§ ENTRIES SUPPLIED:
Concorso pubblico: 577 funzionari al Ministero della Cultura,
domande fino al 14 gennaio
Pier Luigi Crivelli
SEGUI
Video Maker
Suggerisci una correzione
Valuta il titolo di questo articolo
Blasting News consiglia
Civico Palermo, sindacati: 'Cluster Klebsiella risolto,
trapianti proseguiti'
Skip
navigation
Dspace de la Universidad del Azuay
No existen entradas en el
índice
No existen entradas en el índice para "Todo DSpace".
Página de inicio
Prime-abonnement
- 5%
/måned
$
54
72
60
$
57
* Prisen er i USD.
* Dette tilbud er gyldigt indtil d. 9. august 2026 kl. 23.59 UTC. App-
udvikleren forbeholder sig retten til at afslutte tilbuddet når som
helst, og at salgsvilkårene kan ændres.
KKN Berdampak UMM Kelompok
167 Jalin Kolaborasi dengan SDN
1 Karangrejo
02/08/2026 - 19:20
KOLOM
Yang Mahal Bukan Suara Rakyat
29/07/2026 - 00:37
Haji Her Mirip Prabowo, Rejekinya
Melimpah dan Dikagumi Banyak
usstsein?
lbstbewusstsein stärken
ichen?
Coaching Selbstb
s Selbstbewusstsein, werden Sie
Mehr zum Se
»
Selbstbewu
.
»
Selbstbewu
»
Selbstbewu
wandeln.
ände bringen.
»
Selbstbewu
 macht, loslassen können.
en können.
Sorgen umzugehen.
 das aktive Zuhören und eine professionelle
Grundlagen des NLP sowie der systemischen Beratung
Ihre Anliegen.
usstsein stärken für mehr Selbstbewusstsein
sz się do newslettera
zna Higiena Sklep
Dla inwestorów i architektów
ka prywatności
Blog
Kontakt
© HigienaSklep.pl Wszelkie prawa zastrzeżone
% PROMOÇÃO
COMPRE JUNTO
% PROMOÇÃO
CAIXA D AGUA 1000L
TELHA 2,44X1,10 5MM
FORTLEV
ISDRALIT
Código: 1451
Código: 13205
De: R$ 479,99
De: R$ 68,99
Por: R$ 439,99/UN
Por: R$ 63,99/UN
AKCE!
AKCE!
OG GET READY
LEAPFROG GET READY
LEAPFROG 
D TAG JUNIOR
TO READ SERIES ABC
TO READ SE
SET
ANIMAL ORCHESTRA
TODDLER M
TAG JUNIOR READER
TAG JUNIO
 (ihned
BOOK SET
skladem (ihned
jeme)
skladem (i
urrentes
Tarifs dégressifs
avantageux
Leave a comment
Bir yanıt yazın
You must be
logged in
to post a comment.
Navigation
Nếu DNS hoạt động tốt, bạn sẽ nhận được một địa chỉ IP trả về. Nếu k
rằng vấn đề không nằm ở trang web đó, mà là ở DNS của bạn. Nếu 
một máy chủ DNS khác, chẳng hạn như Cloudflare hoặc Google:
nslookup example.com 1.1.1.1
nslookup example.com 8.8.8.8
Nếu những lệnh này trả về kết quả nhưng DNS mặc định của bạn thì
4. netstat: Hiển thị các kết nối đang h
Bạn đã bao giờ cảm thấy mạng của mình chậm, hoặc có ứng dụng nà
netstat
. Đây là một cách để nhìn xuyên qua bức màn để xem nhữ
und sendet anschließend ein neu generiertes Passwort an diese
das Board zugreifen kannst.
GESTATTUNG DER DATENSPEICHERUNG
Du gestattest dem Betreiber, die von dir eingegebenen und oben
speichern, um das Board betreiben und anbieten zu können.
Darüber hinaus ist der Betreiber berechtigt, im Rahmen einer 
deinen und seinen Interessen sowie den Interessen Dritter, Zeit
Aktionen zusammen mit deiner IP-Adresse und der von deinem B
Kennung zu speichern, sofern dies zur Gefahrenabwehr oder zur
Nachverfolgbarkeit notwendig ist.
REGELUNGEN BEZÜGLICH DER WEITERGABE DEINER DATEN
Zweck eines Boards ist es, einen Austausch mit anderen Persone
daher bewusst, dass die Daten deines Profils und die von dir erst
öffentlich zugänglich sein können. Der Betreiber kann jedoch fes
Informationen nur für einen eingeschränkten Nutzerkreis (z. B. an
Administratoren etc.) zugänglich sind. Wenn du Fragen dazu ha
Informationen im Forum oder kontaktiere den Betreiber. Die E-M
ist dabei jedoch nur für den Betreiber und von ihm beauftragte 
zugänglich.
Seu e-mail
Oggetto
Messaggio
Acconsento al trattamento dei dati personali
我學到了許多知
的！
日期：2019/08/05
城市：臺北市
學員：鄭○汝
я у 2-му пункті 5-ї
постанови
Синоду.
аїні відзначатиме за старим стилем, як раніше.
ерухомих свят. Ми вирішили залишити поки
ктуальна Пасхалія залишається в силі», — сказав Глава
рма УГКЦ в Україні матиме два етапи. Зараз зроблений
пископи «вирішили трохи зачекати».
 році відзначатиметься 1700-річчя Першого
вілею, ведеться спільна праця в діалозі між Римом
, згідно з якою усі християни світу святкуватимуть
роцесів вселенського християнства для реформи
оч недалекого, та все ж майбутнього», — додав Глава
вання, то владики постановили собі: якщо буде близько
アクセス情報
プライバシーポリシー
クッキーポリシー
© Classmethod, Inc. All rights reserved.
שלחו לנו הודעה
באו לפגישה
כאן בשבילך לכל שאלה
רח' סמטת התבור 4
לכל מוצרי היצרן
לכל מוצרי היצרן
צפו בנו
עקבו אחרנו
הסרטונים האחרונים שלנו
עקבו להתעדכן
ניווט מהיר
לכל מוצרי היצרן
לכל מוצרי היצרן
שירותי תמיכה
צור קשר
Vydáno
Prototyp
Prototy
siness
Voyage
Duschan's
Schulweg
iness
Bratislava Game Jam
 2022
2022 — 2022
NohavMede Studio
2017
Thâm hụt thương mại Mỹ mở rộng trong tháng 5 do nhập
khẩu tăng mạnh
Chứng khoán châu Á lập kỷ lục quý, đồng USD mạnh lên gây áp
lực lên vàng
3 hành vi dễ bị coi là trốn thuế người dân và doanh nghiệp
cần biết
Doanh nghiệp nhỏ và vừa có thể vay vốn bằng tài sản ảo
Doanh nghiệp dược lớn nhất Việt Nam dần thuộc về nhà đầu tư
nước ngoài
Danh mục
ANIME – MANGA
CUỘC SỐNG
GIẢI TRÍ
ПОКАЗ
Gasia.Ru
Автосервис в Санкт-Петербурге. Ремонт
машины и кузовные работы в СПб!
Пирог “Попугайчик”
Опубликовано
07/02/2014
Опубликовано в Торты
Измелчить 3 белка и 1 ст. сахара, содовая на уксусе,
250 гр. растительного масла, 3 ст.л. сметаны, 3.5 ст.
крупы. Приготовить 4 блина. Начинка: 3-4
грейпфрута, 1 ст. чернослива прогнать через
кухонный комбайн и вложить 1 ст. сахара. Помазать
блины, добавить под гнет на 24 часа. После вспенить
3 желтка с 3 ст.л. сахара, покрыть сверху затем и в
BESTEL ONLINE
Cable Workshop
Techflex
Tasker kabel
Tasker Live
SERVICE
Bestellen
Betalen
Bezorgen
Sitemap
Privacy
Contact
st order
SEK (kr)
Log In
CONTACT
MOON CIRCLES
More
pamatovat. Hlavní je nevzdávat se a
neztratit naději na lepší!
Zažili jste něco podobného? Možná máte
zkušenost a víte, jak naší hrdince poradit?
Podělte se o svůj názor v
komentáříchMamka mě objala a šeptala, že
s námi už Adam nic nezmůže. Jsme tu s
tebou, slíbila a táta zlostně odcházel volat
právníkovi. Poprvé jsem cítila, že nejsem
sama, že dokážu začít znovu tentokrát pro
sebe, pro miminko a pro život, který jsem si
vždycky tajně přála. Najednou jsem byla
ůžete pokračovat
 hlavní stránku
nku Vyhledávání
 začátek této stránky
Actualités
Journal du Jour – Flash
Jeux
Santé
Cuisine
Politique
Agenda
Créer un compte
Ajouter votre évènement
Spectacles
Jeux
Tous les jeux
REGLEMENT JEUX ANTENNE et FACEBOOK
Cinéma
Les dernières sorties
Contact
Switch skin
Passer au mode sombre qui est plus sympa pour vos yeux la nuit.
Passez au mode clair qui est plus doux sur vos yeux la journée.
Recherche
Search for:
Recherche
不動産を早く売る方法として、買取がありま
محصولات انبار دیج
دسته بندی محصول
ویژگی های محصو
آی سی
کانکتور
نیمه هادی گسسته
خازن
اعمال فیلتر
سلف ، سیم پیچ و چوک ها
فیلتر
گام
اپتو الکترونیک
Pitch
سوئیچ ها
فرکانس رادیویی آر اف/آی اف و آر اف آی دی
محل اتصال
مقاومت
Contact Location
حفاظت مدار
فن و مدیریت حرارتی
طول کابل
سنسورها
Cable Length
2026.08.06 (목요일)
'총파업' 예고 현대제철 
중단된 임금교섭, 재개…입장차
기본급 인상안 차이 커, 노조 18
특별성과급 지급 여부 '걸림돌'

§ TASK DIRECTIONS: Return exactly what appears above, from the first line of the entries to the line with "4. netstat: Hiển thị các kết nối đang h", inclusive.

§ PROBLEM SOLUTION:
Concorso pubblico: 577 funzionari al Ministero della Cultura,
domande fino al 14 gennaio
Pier Luigi Crivelli
SEGUI
Video Maker
Suggerisci una correzione
Valuta il titolo di questo articolo
Blasting News consiglia
Civico Palermo, sindacati: 'Cluster Klebsiella risolto,
trapianti proseguiti'
Skip
navigation
Dspace de la Universidad del Azuay
No existen entradas en el
índice
No existen entradas en el índice para "Todo DSpace".
Página de inicio
Prime-abonnement
- 5%
/måned
$
54
72
60
$
57
* Prisen er i USD.
* Dette tilbud er gyldigt indtil d. 9. august 2026 kl. 23.59 UTC. App-
udvikleren forbeholder sig retten til at afslutte tilbuddet når som
helst, og at salgsvilkårene kan ændres.
KKN Berdampak UMM Kelompok
167 Jalin Kolaborasi dengan SDN
1 Karangrejo
02/08/2026 - 19:20
KOLOM
Yang Mahal Bukan Suara Rakyat
29/07/2026 - 00:37
Haji Her Mirip Prabowo, Rejekinya
Melimpah dan Dikagumi Banyak
usstsein?
lbstbewusstsein stärken
ichen?
Coaching Selbstb
s Selbstbewusstsein, werden Sie
Mehr zum Se
»
Selbstbewu
.
»
Selbstbewu
»
Selbstbewu
wandeln.
ände bringen.
»
Selbstbewu
 macht, loslassen können.
en können.
Sorgen umzugehen.
 das aktive Zuhören und eine professionelle
Grundlagen des NLP sowie der systemischen Beratung
Ihre Anliegen.
usstsein stärken für mehr Selbstbewusstsein
sz się do newslettera
zna Higiena Sklep
Dla inwestorów i architektów
ka prywatności
Blog
Kontakt
© HigienaSklep.pl Wszelkie prawa zastrzeżone
% PROMOÇÃO
COMPRE JUNTO
% PROMOÇÃO
CAIXA D AGUA 1000L
TELHA 2,44X1,10 5MM
FORTLEV
ISDRALIT
Código: 1451
Código: 13205
De: R$ 479,99
De: R$ 68,99
Por: R$ 439,99/UN
Por: R$ 63,99/UN
AKCE!
AKCE!
OG GET READY
LEAPFROG GET READY
LEAPFROG 
D TAG JUNIOR
TO READ SERIES ABC
TO READ SE
SET
ANIMAL ORCHESTRA
TODDLER M
TAG JUNIOR READER
TAG JUNIO
 (ihned
BOOK SET
skladem (ihned
jeme)
skladem (i
urrentes
Tarifs dégressifs
avantageux
Leave a comment
Bir yanıt yazın
You must be
logged in
to post a comment.
Navigation
Nếu DNS hoạt động tốt, bạn sẽ nhận được một địa chỉ IP trả về. Nếu k
rằng vấn đề không nằm ở trang web đó, mà là ở DNS của bạn. Nếu 
một máy chủ DNS khác, chẳng hạn như Cloudflare hoặc Google:
nslookup example.com 1.1.1.1
nslookup example.com 8.8.8.8
Nếu những lệnh này trả về kết quả nhưng DNS mặc định của bạn thì
4. netstat: Hiển thị các kết nối đang h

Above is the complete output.